DATA TO EXAMINE:
-- Opening Marker --
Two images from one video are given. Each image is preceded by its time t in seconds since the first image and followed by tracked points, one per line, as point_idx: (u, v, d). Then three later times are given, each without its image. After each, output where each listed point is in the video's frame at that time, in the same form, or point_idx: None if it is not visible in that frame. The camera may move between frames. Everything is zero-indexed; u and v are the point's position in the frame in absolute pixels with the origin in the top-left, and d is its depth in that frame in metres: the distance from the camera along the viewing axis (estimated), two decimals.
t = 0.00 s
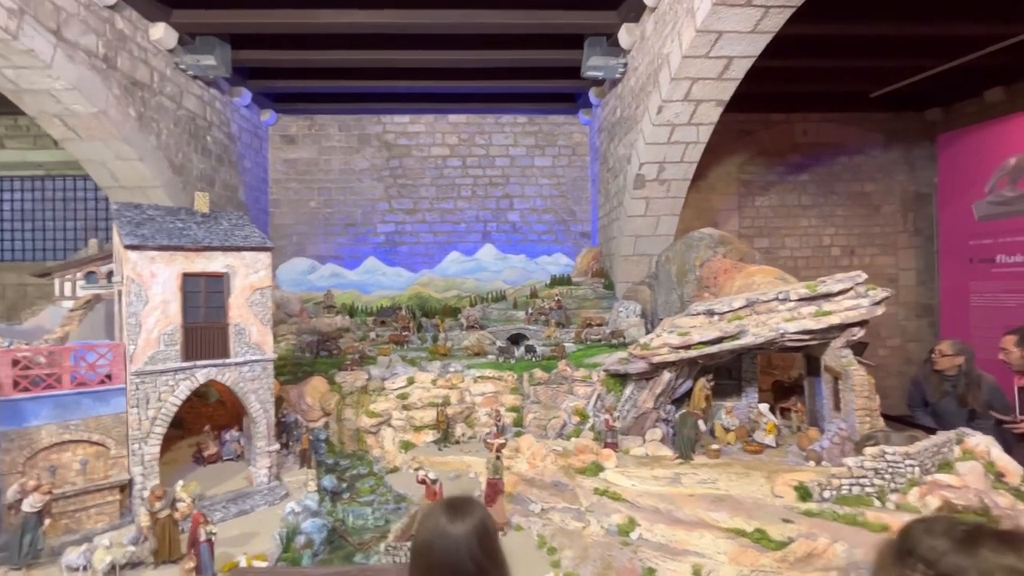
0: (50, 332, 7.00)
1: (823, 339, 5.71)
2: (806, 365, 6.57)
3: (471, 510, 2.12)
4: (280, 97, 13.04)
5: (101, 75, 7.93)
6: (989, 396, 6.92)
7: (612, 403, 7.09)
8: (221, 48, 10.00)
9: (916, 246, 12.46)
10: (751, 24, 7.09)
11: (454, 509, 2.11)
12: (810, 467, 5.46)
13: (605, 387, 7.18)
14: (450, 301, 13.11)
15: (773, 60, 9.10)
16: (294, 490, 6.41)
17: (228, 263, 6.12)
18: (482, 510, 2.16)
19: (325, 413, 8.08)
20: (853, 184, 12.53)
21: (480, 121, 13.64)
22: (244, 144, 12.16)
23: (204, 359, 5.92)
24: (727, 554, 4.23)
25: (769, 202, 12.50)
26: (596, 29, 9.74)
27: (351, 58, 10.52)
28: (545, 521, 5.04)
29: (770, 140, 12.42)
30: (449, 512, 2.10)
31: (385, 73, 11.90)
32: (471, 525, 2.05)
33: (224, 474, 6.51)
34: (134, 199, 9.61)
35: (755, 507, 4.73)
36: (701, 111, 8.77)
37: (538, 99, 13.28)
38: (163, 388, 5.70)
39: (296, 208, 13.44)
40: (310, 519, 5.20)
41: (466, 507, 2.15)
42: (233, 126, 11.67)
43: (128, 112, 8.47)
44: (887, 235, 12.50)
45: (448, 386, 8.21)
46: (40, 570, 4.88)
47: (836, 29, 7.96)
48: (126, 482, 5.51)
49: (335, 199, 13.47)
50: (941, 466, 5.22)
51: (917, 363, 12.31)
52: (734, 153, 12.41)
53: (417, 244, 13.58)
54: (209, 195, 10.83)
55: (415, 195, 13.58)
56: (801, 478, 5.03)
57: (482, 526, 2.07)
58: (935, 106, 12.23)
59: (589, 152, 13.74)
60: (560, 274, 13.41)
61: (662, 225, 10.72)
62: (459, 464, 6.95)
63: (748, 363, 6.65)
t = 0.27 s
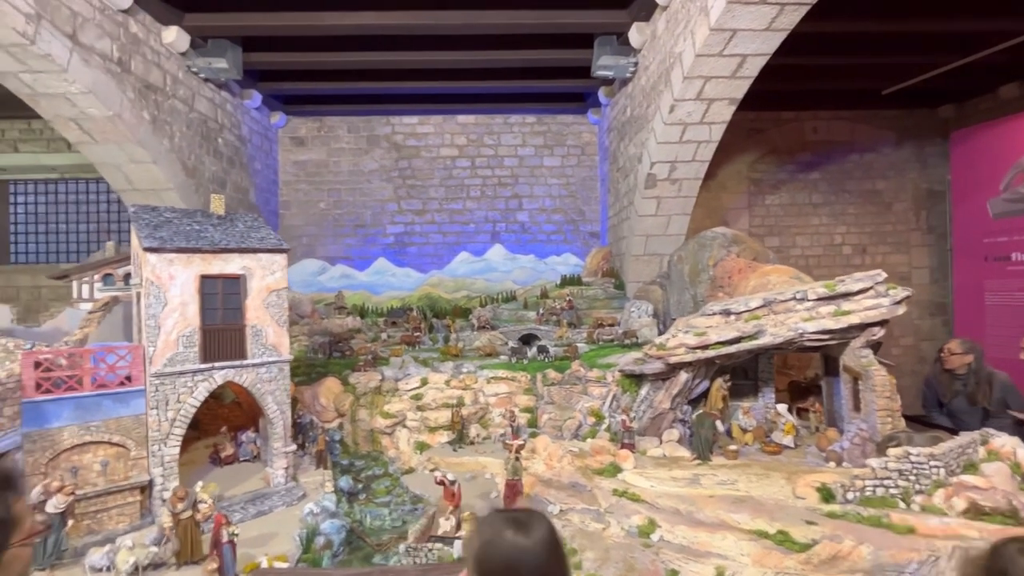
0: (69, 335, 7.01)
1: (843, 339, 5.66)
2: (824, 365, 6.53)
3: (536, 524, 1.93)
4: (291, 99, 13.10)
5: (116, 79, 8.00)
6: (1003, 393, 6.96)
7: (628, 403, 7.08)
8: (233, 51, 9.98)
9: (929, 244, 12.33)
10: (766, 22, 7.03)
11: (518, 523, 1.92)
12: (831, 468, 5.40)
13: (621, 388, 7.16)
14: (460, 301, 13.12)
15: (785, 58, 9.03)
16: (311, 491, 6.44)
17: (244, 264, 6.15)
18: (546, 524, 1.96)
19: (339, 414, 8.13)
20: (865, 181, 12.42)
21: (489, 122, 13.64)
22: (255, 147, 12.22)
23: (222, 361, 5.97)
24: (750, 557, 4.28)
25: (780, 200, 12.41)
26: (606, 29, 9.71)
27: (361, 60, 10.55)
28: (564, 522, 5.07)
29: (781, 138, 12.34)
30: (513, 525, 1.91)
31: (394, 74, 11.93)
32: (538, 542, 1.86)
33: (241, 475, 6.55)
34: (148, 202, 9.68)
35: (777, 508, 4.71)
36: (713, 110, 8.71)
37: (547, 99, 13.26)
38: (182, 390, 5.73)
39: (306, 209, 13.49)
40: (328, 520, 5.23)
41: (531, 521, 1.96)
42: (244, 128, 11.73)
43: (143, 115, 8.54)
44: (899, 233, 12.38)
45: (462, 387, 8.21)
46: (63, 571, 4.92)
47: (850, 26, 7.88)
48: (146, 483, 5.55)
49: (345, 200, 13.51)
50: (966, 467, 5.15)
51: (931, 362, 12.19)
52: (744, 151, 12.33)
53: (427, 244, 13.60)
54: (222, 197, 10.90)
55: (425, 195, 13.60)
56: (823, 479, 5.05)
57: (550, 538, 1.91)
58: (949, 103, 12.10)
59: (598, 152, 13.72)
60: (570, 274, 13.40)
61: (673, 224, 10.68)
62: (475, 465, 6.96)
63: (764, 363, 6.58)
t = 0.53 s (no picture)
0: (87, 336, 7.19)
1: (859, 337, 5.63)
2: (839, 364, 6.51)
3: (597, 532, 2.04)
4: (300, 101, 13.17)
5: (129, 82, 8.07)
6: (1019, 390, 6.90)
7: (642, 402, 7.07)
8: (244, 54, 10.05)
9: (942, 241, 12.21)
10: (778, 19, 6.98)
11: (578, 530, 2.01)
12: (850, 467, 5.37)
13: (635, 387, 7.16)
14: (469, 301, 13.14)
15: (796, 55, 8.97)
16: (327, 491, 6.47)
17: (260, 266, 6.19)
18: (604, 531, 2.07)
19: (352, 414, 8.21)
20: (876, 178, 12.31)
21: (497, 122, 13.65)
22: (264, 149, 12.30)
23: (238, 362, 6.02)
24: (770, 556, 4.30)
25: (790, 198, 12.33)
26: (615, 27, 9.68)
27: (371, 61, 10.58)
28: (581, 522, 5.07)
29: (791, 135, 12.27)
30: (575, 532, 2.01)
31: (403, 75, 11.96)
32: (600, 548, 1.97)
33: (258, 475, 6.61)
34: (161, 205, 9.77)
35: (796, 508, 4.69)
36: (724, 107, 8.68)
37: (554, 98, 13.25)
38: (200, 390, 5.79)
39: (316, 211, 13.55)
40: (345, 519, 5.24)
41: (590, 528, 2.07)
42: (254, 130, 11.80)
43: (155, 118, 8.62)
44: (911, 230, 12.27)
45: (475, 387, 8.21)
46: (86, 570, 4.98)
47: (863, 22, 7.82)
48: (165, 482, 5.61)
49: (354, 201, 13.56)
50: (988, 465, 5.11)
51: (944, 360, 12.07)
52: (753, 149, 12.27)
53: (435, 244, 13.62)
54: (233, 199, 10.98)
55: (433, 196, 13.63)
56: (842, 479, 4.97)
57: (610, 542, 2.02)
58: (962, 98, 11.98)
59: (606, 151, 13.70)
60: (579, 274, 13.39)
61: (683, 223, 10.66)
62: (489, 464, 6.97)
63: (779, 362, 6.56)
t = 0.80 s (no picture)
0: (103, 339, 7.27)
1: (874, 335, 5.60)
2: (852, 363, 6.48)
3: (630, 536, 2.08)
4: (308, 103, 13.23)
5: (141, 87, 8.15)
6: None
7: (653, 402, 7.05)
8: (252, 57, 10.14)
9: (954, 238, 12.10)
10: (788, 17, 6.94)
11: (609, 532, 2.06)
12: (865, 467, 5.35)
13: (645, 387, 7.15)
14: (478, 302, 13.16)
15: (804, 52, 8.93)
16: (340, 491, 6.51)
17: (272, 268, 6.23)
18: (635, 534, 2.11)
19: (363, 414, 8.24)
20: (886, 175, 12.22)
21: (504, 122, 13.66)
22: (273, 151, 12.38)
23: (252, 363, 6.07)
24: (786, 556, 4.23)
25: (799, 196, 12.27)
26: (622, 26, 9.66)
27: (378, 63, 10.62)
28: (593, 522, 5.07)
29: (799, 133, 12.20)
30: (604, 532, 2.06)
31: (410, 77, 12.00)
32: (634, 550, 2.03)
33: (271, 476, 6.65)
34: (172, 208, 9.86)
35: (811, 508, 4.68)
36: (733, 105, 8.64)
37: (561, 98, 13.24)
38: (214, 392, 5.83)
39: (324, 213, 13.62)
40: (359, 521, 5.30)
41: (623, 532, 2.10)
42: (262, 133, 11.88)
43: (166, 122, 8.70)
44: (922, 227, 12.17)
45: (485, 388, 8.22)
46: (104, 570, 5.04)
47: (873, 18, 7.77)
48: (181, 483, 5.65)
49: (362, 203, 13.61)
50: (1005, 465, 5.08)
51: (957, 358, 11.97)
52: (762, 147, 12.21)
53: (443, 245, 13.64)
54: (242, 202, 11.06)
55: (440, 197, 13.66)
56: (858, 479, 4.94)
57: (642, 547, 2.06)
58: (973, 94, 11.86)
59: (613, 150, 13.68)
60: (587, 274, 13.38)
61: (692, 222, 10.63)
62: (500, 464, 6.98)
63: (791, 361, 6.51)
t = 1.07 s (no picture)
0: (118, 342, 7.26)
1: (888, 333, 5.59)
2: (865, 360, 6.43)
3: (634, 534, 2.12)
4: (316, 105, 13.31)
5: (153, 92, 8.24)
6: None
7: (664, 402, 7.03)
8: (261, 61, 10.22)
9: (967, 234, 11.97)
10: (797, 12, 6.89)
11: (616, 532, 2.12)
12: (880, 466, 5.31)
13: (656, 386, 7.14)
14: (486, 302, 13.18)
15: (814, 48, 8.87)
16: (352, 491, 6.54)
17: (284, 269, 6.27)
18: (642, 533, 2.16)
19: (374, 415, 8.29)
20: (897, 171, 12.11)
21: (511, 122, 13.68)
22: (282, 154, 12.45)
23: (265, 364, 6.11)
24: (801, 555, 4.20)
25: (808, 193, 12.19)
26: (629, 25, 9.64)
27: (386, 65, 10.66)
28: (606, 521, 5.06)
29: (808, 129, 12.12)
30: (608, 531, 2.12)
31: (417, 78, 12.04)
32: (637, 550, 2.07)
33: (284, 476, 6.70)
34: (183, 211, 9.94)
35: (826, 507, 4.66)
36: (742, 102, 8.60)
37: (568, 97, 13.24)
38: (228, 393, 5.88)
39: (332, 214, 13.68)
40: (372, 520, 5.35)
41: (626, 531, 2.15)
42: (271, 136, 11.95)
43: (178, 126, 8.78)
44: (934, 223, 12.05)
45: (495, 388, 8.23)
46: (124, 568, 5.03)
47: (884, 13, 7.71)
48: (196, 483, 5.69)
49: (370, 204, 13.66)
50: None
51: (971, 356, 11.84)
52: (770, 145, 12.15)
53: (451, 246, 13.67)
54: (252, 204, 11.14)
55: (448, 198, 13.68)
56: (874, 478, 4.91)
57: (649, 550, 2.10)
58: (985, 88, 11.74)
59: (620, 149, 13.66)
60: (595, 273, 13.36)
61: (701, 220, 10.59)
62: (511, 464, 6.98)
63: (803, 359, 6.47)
-- Closing Marker --
-- Opening Marker --
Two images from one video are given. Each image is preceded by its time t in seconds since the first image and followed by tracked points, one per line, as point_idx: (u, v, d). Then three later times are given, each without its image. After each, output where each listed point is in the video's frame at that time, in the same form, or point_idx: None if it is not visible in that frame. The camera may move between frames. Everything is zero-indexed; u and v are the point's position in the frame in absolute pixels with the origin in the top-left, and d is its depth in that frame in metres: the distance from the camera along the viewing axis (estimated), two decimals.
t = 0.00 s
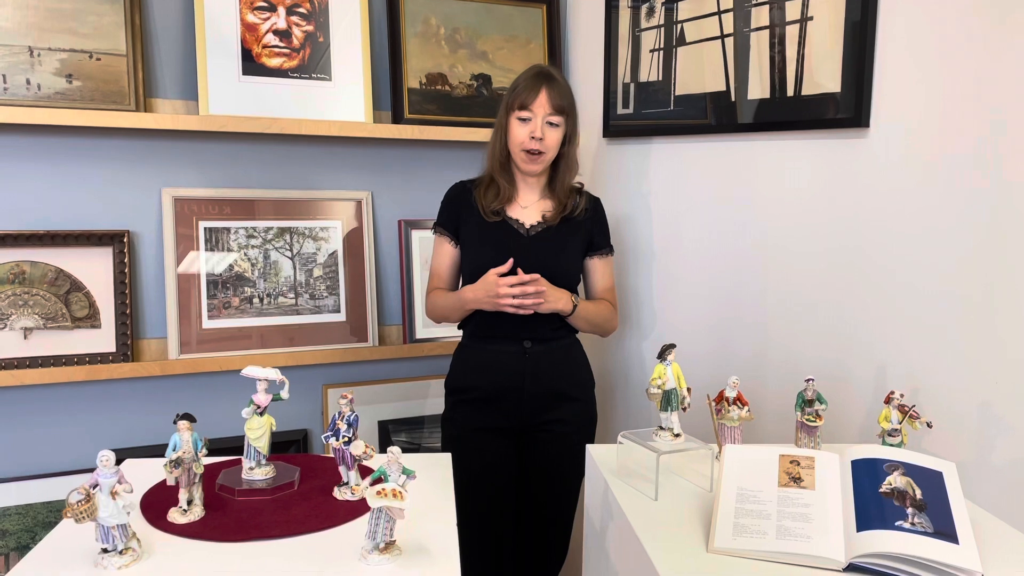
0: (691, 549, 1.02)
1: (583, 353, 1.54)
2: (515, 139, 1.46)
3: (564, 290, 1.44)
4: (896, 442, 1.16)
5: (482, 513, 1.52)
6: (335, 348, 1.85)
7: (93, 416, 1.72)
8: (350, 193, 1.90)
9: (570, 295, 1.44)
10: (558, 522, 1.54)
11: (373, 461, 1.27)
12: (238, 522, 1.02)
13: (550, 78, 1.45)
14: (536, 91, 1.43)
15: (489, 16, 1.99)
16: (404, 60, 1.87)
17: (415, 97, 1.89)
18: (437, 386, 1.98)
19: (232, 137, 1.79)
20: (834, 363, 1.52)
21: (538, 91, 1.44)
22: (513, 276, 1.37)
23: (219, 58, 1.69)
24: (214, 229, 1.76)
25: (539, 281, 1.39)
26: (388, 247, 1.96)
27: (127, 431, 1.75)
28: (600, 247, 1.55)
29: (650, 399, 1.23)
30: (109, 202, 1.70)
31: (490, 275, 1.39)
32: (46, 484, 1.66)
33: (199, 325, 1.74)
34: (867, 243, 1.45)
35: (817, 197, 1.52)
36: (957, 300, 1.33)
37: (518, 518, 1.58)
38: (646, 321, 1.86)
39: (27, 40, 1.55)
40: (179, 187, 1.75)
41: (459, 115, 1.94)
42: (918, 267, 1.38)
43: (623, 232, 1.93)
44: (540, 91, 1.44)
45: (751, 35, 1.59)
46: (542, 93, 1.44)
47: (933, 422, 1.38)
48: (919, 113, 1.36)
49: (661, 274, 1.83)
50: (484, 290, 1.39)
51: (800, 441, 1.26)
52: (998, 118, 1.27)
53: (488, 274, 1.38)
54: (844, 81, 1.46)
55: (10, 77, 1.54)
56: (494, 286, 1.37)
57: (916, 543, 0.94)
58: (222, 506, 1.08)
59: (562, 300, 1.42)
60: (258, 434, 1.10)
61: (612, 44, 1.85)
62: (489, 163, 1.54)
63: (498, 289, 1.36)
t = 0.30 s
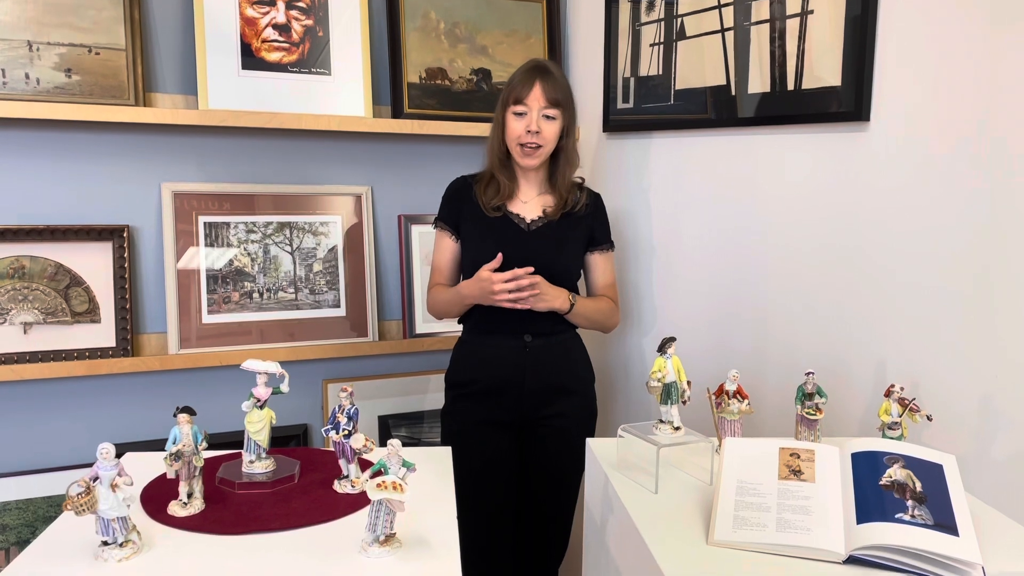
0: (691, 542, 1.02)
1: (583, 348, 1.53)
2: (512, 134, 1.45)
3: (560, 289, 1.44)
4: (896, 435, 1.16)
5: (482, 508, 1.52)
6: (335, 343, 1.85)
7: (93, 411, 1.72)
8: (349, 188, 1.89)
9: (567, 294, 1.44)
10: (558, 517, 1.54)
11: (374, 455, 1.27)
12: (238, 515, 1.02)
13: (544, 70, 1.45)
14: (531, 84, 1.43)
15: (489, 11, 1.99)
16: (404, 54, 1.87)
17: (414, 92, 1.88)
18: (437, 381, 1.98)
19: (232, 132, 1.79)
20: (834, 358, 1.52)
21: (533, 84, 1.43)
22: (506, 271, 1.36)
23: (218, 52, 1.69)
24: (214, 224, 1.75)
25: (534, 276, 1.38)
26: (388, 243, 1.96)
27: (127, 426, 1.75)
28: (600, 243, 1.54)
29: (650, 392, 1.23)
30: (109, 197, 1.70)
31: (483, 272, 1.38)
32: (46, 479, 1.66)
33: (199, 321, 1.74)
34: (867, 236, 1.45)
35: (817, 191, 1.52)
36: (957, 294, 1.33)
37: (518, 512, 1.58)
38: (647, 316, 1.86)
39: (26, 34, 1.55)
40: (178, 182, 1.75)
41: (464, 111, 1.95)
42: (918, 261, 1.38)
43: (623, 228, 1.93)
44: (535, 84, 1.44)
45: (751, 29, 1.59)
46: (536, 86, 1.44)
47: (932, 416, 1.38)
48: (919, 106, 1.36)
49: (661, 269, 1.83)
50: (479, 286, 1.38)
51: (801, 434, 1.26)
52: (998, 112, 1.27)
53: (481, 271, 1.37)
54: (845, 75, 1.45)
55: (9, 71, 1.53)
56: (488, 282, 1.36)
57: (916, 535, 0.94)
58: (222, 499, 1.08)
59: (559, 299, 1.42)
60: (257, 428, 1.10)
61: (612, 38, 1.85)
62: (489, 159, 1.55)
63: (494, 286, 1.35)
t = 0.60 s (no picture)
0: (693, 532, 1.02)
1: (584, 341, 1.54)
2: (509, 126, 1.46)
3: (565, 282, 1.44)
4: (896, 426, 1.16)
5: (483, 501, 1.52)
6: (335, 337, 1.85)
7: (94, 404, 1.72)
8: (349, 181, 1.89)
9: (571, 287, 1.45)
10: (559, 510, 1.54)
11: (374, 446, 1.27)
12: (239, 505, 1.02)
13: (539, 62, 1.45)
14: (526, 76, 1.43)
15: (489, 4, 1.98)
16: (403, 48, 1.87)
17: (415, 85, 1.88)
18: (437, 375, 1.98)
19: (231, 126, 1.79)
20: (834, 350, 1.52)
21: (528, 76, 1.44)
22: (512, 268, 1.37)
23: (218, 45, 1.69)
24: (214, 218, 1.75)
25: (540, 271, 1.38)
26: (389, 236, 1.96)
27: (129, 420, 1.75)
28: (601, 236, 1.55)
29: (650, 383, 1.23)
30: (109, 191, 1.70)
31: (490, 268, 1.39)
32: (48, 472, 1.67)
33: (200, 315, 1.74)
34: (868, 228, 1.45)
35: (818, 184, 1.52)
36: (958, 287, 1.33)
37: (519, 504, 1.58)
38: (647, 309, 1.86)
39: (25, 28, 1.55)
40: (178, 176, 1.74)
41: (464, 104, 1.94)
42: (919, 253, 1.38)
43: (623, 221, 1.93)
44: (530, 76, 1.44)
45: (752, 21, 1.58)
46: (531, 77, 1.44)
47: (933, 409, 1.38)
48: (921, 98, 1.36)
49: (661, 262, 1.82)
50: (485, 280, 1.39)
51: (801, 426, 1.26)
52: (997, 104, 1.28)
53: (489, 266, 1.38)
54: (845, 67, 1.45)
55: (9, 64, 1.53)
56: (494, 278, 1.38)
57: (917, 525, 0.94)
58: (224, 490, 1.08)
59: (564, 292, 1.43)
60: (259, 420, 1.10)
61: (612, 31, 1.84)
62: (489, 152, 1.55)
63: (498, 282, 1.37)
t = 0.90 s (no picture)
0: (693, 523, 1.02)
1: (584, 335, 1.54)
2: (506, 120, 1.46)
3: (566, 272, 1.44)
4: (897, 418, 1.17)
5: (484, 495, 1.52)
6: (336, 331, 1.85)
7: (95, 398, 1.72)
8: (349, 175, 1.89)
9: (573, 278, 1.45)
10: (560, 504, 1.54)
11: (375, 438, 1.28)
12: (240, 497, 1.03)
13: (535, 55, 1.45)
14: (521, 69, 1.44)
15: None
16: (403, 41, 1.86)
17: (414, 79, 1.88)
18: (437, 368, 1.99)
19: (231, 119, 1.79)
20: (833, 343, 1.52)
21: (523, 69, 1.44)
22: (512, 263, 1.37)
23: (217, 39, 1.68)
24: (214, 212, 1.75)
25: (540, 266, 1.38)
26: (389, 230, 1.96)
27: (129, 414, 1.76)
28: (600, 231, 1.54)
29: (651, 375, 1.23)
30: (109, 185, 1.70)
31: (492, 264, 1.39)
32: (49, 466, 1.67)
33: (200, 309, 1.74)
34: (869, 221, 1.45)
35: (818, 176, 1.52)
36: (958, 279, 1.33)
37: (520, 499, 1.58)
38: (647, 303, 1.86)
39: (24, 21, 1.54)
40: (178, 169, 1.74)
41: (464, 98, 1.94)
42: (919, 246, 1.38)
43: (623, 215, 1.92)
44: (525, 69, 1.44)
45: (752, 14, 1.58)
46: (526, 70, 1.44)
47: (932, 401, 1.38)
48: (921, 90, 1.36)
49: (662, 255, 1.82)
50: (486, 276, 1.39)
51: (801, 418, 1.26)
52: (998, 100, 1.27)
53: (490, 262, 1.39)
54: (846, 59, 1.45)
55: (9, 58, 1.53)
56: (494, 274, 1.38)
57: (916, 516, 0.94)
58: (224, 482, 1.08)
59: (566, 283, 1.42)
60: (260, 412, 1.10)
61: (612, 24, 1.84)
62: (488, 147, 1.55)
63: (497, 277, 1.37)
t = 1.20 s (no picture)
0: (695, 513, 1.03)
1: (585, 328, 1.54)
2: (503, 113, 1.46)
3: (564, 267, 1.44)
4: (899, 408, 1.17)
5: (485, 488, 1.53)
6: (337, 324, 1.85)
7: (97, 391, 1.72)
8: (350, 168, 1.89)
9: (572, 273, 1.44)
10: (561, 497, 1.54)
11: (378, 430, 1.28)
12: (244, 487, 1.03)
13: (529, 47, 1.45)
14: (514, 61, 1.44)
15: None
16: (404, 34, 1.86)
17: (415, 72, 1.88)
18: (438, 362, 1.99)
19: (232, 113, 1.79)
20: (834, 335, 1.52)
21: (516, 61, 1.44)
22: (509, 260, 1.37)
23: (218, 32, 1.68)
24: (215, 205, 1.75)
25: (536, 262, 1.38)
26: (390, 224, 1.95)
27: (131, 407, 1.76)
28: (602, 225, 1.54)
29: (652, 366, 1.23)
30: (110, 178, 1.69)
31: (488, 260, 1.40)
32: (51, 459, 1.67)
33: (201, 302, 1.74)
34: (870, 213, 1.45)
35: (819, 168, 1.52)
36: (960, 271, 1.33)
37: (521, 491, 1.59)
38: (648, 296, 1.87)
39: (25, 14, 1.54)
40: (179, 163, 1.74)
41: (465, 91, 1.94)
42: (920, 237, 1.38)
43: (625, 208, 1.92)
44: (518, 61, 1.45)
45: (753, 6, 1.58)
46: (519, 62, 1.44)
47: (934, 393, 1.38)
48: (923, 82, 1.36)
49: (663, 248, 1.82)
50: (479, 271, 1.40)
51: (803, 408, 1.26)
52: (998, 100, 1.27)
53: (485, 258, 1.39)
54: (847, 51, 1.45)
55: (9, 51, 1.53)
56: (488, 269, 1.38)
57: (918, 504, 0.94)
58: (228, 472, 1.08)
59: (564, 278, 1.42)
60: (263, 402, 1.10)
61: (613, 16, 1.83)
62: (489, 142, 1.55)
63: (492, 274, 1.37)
-- Closing Marker --
YOUR INSTRUCTIONS: From the entries above, write out only the lines starting at the line that holds "32: (471, 525, 2.05)" and ending at the line that holds "62: (459, 464, 6.95)", keeping both and matching them exactly.

REPLY:
32: (471, 525, 2.05)
33: (224, 474, 6.51)
34: (134, 199, 9.61)
35: (755, 507, 4.73)
36: (701, 111, 8.77)
37: (538, 99, 13.28)
38: (163, 388, 5.70)
39: (296, 208, 13.44)
40: (310, 519, 5.20)
41: (466, 507, 2.15)
42: (233, 126, 11.67)
43: (128, 112, 8.47)
44: (887, 235, 12.50)
45: (448, 386, 8.21)
46: (40, 570, 4.88)
47: (836, 29, 7.96)
48: (126, 482, 5.51)
49: (335, 199, 13.47)
50: (941, 466, 5.22)
51: (917, 363, 12.31)
52: (734, 153, 12.41)
53: (417, 244, 13.58)
54: (209, 195, 10.83)
55: (415, 195, 13.58)
56: (801, 478, 5.03)
57: (482, 526, 2.07)
58: (935, 106, 12.23)
59: (589, 152, 13.74)
60: (560, 274, 13.41)
61: (662, 225, 10.72)
62: (459, 464, 6.95)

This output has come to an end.